Copy the lines below word for word, beginning at the line that contains "今日の修学旅行シリーズは２日目。" and stopping after the line that contains "video của Ronaldo.". Leave the pictures out of your answer.

### Data extract

Content starts

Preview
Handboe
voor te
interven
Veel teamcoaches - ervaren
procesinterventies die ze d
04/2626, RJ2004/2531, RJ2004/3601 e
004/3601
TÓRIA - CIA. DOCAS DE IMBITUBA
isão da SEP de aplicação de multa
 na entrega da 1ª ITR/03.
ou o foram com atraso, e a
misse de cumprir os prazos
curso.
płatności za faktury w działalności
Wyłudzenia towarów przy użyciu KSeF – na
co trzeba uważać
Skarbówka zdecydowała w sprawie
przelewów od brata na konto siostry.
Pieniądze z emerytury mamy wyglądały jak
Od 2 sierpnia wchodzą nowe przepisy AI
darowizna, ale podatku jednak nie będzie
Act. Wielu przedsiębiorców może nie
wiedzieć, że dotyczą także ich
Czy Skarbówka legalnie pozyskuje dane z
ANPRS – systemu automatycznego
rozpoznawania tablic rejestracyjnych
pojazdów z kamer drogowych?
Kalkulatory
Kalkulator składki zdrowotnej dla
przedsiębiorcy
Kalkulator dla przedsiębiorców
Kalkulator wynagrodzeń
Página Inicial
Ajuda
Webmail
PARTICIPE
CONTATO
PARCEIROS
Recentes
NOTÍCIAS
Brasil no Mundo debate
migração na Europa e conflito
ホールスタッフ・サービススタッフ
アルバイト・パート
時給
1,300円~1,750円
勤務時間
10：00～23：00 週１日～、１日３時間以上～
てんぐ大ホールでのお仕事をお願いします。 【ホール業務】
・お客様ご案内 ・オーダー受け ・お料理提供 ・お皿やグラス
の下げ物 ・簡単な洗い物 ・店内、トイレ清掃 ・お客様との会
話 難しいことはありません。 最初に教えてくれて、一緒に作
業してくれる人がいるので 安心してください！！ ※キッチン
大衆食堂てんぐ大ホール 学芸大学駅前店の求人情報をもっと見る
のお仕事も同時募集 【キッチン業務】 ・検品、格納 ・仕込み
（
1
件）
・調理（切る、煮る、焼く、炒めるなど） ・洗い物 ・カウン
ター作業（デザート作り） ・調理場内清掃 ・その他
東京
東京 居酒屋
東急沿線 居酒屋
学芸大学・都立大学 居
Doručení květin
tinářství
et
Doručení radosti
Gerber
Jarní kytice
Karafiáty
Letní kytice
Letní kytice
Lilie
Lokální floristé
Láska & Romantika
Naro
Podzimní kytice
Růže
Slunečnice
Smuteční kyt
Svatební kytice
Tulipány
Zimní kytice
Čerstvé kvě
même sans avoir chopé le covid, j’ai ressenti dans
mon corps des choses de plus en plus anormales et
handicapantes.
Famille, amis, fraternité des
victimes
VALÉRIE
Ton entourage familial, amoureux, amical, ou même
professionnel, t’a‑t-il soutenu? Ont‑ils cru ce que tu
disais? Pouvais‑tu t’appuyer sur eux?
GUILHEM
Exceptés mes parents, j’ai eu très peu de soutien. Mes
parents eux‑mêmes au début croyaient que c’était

Content ends
Content starts

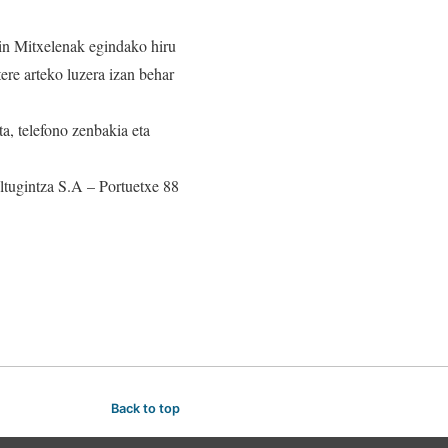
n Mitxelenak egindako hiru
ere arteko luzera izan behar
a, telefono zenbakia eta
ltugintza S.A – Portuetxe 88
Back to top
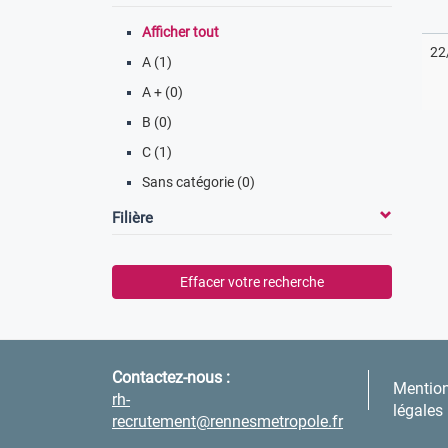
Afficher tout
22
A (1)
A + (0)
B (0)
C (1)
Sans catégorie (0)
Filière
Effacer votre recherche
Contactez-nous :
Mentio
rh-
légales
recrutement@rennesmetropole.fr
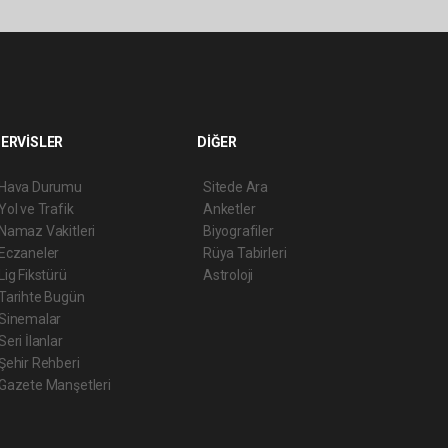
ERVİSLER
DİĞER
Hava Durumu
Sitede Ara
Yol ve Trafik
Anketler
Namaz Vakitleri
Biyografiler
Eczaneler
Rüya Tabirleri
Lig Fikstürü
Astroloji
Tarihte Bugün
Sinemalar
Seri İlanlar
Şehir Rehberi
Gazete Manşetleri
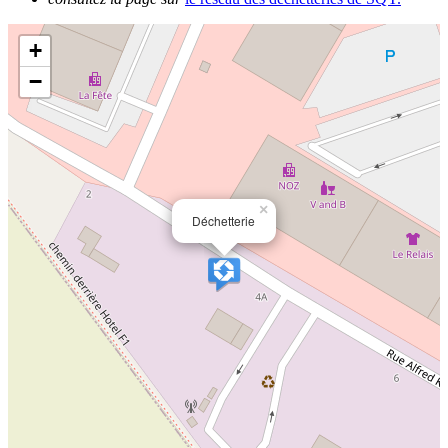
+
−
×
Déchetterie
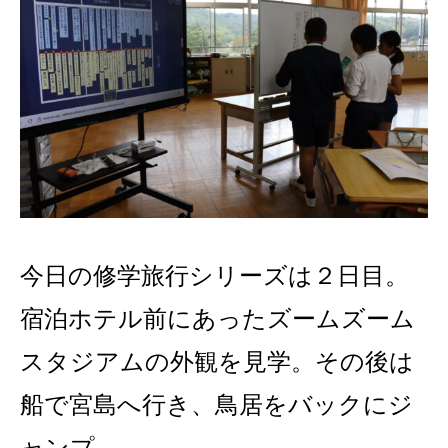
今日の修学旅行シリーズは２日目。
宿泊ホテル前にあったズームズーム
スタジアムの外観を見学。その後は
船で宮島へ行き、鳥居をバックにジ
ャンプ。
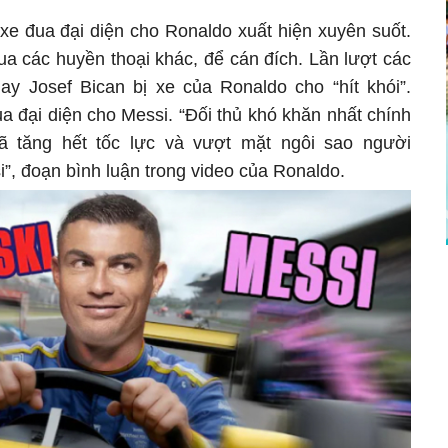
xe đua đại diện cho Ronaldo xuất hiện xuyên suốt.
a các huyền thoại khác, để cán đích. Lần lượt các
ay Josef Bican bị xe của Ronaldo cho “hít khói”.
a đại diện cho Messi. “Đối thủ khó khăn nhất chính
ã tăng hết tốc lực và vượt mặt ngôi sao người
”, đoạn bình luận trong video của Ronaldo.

Content ends

### Exercise result
今日の修学旅行シリーズは２日目。
宿泊ホテル前にあったズームズーム
スタジアムの外観を見学。その後は
船で宮島へ行き、鳥居をバックにジ
ャンプ。
xe đua đại diện cho Ronaldo xuất hiện xuyên suốt.
a các huyền thoại khác, để cán đích. Lần lượt các
ay Josef Bican bị xe của Ronaldo cho “hít khói”.
a đại diện cho Messi. “Đối thủ khó khăn nhất chính
ã tăng hết tốc lực và vượt mặt ngôi sao người
”, đoạn bình luận trong video của Ronaldo.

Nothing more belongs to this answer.